This post I will start looking at the components in detail. As nice this ecosystem is for the little developers, it is strange how little technical information is made public. Since the components are very good value for money and simple to work with, they could be a perfect platform for more complex robot experimentation … that is if we would know a little bit more about it.
So, as any curious person that has something on his hand and is eager to do something more than play with an iPad app, I have started to take things apart and hack though the wires.
This first post in this series will focus on the hardware in the Jimu controller. I will give some ideas to what is inside and try to answer some questions about how it works.
The first thing to notice, even before we open the case is that Jimu uses the same 3 pin connectors as Robotis XL-320 series (used in the MINI series) – specifically MOLEX Micro Latch 53254. The iPad application seems to be very insistent to make sure that the cables from servos are connected to the controller to the correct port number. I though that might mean that the ports might be independent – that would be an interesting achievement. But a quick check with the voltmeter confirmed that the 5 3-pin servo bus connectors are all working on the same bus and they are equivalent.
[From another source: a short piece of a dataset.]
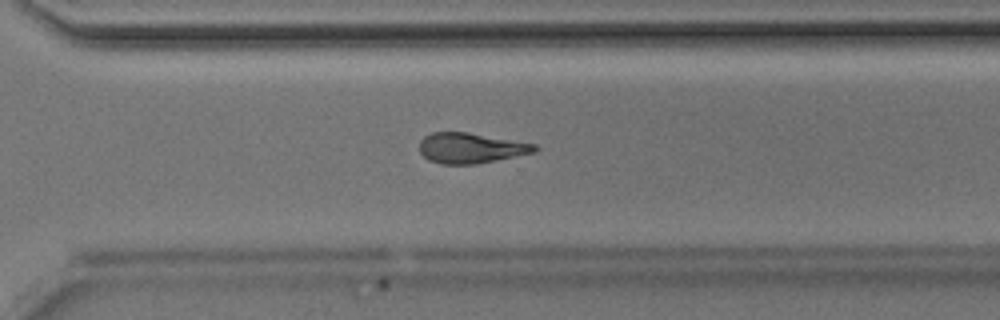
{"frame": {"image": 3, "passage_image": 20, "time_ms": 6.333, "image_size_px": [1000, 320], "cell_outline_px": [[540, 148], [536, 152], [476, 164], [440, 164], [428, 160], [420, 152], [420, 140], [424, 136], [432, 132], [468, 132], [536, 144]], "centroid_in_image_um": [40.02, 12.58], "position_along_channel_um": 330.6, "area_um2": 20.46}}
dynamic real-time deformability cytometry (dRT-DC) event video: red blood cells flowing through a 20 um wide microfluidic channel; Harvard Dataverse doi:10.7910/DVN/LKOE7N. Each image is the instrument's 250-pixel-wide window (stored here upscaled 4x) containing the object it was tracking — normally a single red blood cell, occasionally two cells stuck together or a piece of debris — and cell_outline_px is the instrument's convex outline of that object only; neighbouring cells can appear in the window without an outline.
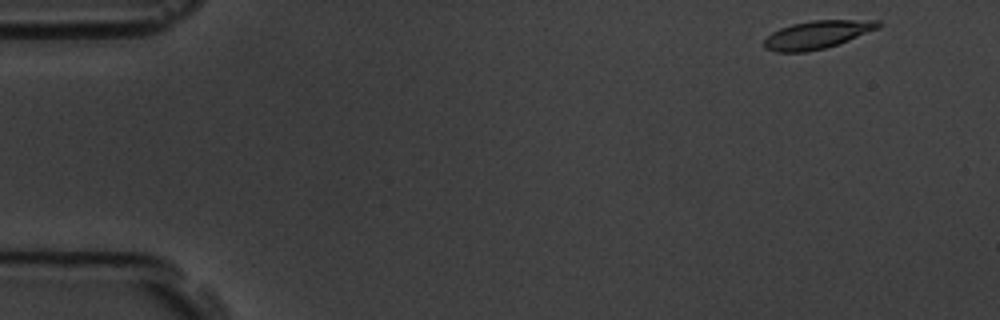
{"species": "common noctule bat (a hibernating species)", "species_latin": "Nyctalus noctula", "temperature_condition": "room temperature", "stored_images_in_passage": 54, "camera_frame_rate_fps": 3000, "um_per_image_px": 0.085, "animal": {"sex": "male", "body_mass_g": 19.5, "forearm_length_mm": 54.6}, "frame": {"image": 1, "passage_image": 1, "time_ms": 0.0, "image_size_px": [1000, 320], "cell_outline_px": [[884, 24], [880, 28], [848, 40], [824, 48], [804, 52], [776, 52], [764, 48], [764, 40], [772, 32], [780, 28], [792, 24], [812, 20], [880, 20]], "centroid_in_image_um": [69.49, 2.93], "position_along_channel_um": 15.5, "area_um2": 18.61}}
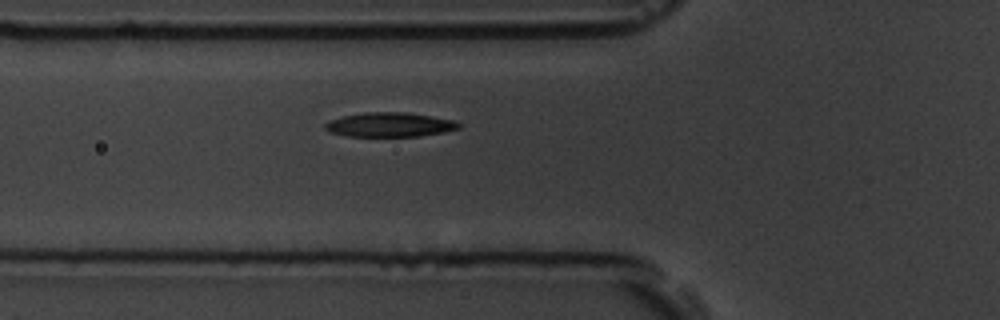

A further check indicated that the 3 pin connector is different from the Dynamixel one. First, the pins for DATA and GND are swapped:
- Pin 1 is DATA
- Pin 2 is VCC (servo power)
- Pin 3 is GND
Second, it can be checked with an oscilloscope that the DATA pin uses 3.3V, something to keep in mind if you would be interested to accommodate a Robotis controller. We’ll see that in a future post.
After taking out the 4 screws on the back of the controller I had to carefully take the cover off as there are 4 clips as you can see in the picture bellow:
Once open we can have a look at the board. First the back:
There is not a lot to see on this part except the Bluetooth module BM77SPP03MC2 that uses a IS1677SM chip and a i2c EEPROM. This is a 3.0 / 4.0 + EDR module, as mentioned also in the Jimu documentation, very suitable for today’s mobile devices.
It’s also nice to see that each 3-pin servo bus connector is nicely decoupled with a 100μF capacitor. Interestingly there is an empty connector for an additional UART and you can also see on top right the SWD connector for programming and debugging of the STM chip in the controller.
So let’s move to the front. I’ve marked the more interesting parts:
The board uses an STM32F070CB chip that has 128kbytes of FLASH and 16kbytes of RAM, as well as 37 GPIOs. It works at 48MHz which is less than the 72MHz that the processors in the Robotis boards are using (they use STM32F103 chips with CM-530 controller using an STM32F103RE that has 512Kbytes of FLASH). That might prove to provide some reduced performance when working with a larger number of devices (ex. in a humanoid with 16+ DOF and possibly some added sensors).
Bellow the processor there is a 32Mbit / 4Mbyte SPI FLASH chip (Winbond 25Q32JVSIQ). This is a puzzling design as I’m not really sure that the price of the STM32F070 plus this FLASH chip is cheaper than a STM32F with a more FLASH. Also, from what I have experienced with the iPad application until now the Jimu series relies on an external device (tablet or phone) to provide the program / instructions for the robot. There is no downloading of the program onto the controller and independent operation – like there is the case for Robotis robots (ex. Bioloid or MINI where you can build your program on a computer and then send it to the controller). This is why I find it odd to have such a large FLASH without any clear purpose. I’d would have rather liked a faster processor to be sincere.
To the right from the processor there is a small chip that I couldn’t 100% identify (it’s marked 25CZ) – but I suspect this is a 74LVC2G66 dual SPST switch for mixing the RX and TX on the communication bus. For those not familiar with the concept the serial bus uses only one DATA pin where TX and RX are multiplexed depending on the direction of communication. In other Jimu products they have opted for TS3A4741 (marking 8BLR – we’ll see those in the IR sensor and the LED device), but they seem to provide the same functionality. It’s quite interesting that the designers here used proper switches while all other Dynamixel compatible boards use 3-state buffers (like the 74LVC1G125 + 74LVC1G126 or 74LVC26241).
To the left of the processor there is the chip that is used to control the charging / discharging of the LiPo battery. It is a BQ24133. The presence of this is quite nice as this makes the usage of the product easier, not requiring to remove the battery in order to charge as it is the case for other robots. Of course the drawback is that you cannot charge another battery separately and then change them when needed. But frankly, I’ve noticed that the final design (at least for the AstroBot robot) would place the controller and the battery in such awkward positions that removing it would not really be practical. The battery charger uses a hi power MOSFT F9310 to switch the current to the battery.
There is a second F9310 used to switch on/off the power to the servo bus – a welcome functionality that is not available in all controllers from Robotis. So we should expect a command to the controller that turns the power on / off to the bus.
In the next posts I will start to hack through the communication protocol between the controller and the servos. It would be nice if UBTECH would publish these details at one point in time.